A few days ago, Tracy Holmes and Bill Clark arrived on Appledore to begin a stint at the Appledore Island Migration Banding Station. The station has been in operation since the early 1980s and over 100,000 birds have been banded there. Bill and Tracy will be helping out (taking birds out of nets and recording data) for several days and will then start doing resights of banded gulls. Although not officially on “gull duty” this week, Tracy and Bill have been noting some interesting gull behavior.

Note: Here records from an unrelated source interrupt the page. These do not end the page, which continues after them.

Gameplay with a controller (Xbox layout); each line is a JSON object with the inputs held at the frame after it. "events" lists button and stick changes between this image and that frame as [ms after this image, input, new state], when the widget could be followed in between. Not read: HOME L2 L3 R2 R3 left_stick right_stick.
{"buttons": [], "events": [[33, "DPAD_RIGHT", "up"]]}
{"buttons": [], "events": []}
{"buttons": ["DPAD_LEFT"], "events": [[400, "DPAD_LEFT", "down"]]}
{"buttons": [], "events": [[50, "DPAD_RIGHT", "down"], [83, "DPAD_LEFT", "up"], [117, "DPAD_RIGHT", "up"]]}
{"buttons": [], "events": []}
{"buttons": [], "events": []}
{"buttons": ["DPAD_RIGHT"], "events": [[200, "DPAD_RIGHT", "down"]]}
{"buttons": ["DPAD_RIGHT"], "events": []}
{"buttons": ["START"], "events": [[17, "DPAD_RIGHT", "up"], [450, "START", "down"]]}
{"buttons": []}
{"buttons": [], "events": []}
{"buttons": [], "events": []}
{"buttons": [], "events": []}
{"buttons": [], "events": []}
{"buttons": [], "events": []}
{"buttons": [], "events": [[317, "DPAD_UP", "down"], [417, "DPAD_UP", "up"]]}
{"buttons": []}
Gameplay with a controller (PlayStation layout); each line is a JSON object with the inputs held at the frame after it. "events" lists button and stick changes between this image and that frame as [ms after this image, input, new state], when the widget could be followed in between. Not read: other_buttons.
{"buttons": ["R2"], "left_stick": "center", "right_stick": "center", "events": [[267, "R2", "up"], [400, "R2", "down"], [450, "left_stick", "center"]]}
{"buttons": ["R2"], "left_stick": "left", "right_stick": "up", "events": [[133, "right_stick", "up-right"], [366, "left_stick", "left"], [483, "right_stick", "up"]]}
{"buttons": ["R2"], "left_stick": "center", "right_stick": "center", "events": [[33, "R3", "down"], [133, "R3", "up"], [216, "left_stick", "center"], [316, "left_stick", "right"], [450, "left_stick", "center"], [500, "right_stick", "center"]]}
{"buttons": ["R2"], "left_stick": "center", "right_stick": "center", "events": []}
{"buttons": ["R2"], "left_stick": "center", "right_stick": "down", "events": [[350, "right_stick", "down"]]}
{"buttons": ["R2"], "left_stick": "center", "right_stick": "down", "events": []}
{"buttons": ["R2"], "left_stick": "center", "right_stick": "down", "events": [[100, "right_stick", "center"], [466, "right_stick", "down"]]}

Another entry in the annals of Great Black-backed Gull misbehavior early this breeding season. Banded Black-backed Gull 7E3 has adopted a new and gruesome, albeit successful, feeding strategy, cannibalizing neighboring Herring Gull nests for eggs. To date, the gluttonous bird has gobbled down 10 eggs and counting.
Pictured at bottom, relaxing lakeside, the culprit refused to face the camera.
7E3 has a long history with the gull banding project. The bird was banded as an adult in 2004, the first year of the banding project, and has nested near the dive locker every year since. This is the first year that 7E3 has been seen eating large numbers of Herring Gull eggs. Not a promising year for the unfortunate Herring Gulls nesting near 7E3.
Thanks to Tracy and Bill for this report from the front lines!